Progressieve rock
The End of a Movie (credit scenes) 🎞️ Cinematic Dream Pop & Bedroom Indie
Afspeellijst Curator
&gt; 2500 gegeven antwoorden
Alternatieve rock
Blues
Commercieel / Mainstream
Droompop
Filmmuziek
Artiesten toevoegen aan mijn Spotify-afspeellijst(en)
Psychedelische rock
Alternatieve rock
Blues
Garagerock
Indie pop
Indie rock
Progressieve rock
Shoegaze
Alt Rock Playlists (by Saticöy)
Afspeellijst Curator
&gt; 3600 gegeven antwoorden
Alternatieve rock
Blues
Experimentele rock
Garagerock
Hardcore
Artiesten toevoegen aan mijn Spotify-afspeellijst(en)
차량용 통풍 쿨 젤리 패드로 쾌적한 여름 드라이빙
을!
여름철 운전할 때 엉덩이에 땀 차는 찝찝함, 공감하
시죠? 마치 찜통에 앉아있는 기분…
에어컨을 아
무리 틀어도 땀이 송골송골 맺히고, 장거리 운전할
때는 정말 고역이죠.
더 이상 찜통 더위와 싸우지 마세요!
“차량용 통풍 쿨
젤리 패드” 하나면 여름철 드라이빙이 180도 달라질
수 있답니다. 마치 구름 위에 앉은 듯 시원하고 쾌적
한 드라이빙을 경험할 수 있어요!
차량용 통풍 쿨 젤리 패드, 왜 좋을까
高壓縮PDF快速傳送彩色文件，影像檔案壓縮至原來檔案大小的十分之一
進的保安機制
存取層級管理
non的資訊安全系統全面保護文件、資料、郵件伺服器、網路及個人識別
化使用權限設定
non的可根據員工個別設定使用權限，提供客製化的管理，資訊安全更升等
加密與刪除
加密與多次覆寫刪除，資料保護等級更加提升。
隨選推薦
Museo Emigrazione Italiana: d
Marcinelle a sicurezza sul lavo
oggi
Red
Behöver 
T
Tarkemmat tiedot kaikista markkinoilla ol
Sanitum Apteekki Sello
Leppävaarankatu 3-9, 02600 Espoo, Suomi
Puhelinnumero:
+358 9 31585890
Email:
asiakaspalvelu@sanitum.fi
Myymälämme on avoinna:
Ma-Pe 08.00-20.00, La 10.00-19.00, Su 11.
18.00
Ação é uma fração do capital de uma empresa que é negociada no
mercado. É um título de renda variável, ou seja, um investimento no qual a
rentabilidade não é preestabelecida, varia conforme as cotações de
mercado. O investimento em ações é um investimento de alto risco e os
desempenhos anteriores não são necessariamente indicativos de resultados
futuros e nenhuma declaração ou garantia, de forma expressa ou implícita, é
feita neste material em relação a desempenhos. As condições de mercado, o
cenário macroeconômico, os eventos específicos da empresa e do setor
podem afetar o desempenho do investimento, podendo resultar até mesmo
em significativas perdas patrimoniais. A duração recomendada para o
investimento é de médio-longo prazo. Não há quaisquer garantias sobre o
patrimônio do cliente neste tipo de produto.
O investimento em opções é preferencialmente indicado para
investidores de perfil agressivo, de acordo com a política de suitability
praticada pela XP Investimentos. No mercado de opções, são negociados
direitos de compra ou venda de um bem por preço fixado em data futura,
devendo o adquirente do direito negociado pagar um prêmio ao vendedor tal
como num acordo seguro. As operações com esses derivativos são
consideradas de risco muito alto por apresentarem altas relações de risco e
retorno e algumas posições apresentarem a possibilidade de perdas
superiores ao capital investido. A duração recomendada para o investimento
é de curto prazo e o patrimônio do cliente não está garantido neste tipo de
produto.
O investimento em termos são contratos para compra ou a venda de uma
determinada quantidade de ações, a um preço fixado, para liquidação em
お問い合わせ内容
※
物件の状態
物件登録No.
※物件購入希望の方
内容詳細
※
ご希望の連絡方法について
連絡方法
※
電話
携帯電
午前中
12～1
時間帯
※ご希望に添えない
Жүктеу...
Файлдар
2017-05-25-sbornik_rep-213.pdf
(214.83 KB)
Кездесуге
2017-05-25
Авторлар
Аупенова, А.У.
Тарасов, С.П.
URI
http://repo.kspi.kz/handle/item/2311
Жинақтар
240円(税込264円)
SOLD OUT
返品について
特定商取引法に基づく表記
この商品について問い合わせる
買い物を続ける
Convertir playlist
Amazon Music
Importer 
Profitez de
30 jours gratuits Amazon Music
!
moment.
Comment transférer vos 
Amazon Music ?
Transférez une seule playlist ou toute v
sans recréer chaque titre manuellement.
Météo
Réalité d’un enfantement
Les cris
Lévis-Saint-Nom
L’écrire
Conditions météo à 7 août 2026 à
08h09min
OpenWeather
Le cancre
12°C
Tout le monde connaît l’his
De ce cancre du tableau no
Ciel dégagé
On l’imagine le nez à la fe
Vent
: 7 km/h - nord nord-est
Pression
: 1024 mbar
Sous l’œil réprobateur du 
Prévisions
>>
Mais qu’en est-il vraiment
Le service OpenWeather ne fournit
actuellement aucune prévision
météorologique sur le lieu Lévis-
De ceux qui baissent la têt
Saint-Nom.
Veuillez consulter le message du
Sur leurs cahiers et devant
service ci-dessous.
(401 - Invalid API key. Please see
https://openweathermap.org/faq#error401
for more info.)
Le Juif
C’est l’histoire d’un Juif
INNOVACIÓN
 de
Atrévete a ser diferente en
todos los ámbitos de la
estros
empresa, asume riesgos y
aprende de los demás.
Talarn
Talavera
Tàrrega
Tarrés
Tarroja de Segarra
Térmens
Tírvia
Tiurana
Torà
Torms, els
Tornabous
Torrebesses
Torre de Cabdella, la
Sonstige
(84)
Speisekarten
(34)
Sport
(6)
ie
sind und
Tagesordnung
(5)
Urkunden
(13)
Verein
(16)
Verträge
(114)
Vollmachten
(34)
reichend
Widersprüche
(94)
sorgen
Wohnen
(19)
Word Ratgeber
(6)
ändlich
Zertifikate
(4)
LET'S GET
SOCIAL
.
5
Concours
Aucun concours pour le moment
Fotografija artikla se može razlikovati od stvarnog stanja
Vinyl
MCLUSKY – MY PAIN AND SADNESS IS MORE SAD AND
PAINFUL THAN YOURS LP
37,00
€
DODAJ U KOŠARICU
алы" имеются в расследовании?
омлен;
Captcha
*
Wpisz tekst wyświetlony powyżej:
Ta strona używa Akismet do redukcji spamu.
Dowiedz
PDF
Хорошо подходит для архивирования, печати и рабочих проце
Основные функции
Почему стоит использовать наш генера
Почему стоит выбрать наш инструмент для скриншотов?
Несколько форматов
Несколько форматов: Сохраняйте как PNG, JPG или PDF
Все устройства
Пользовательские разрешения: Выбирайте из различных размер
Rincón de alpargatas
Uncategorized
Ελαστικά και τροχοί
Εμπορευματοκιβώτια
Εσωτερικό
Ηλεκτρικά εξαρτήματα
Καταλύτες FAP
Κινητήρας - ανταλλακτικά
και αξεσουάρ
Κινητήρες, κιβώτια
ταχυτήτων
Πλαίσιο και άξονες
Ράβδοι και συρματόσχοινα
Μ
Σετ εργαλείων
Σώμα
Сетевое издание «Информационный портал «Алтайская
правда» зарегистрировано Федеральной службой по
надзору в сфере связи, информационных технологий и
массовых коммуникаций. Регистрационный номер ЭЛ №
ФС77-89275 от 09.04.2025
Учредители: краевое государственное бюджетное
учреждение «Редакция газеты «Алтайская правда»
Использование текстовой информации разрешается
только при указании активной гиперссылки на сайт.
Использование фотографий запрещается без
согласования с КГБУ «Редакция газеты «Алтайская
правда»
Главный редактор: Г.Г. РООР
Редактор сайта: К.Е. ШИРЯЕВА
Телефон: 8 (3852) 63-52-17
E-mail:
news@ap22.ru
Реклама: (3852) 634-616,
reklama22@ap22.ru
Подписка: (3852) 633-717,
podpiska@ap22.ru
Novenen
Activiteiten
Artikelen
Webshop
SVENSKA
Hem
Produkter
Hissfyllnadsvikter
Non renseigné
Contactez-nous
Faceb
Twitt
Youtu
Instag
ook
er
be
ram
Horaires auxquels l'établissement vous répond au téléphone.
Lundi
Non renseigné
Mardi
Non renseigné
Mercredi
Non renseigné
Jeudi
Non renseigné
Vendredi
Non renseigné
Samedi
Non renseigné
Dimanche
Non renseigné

=== REQUIREMENT ===
Retype the entries from the very beginning through the line containing "rentabilidade não é", including that line, keeping every character and line break the same.

=== YOUR RESPONSE ===
Progressieve rock
The End of a Movie (credit scenes) 🎞️ Cinematic Dream Pop & Bedroom Indie
Afspeellijst Curator
&gt; 2500 gegeven antwoorden
Alternatieve rock
Blues
Commercieel / Mainstream
Droompop
Filmmuziek
Artiesten toevoegen aan mijn Spotify-afspeellijst(en)
Psychedelische rock
Alternatieve rock
Blues
Garagerock
Indie pop
Indie rock
Progressieve rock
Shoegaze
Alt Rock Playlists (by Saticöy)
Afspeellijst Curator
&gt; 3600 gegeven antwoorden
Alternatieve rock
Blues
Experimentele rock
Garagerock
Hardcore
Artiesten toevoegen aan mijn Spotify-afspeellijst(en)
차량용 통풍 쿨 젤리 패드로 쾌적한 여름 드라이빙
을!
여름철 운전할 때 엉덩이에 땀 차는 찝찝함, 공감하
시죠? 마치 찜통에 앉아있는 기분…
에어컨을 아
무리 틀어도 땀이 송골송골 맺히고, 장거리 운전할
때는 정말 고역이죠.
더 이상 찜통 더위와 싸우지 마세요!
“차량용 통풍 쿨
젤리 패드” 하나면 여름철 드라이빙이 180도 달라질
수 있답니다. 마치 구름 위에 앉은 듯 시원하고 쾌적
한 드라이빙을 경험할 수 있어요!
차량용 통풍 쿨 젤리 패드, 왜 좋을까
高壓縮PDF快速傳送彩色文件，影像檔案壓縮至原來檔案大小的十分之一
進的保安機制
存取層級管理
non的資訊安全系統全面保護文件、資料、郵件伺服器、網路及個人識別
化使用權限設定
non的可根據員工個別設定使用權限，提供客製化的管理，資訊安全更升等
加密與刪除
加密與多次覆寫刪除，資料保護等級更加提升。
隨選推薦
Museo Emigrazione Italiana: d
Marcinelle a sicurezza sul lavo
oggi
Red
Behöver 
T
Tarkemmat tiedot kaikista markkinoilla ol
Sanitum Apteekki Sello
Leppävaarankatu 3-9, 02600 Espoo, Suomi
Puhelinnumero:
+358 9 31585890
Email:
asiakaspalvelu@sanitum.fi
Myymälämme on avoinna:
Ma-Pe 08.00-20.00, La 10.00-19.00, Su 11.
18.00
Ação é uma fração do capital de uma empresa que é negociada no
mercado. É um título de renda variável, ou seja, um investimento no qual a
rentabilidade não é preestabelecida, varia conforme as cotações de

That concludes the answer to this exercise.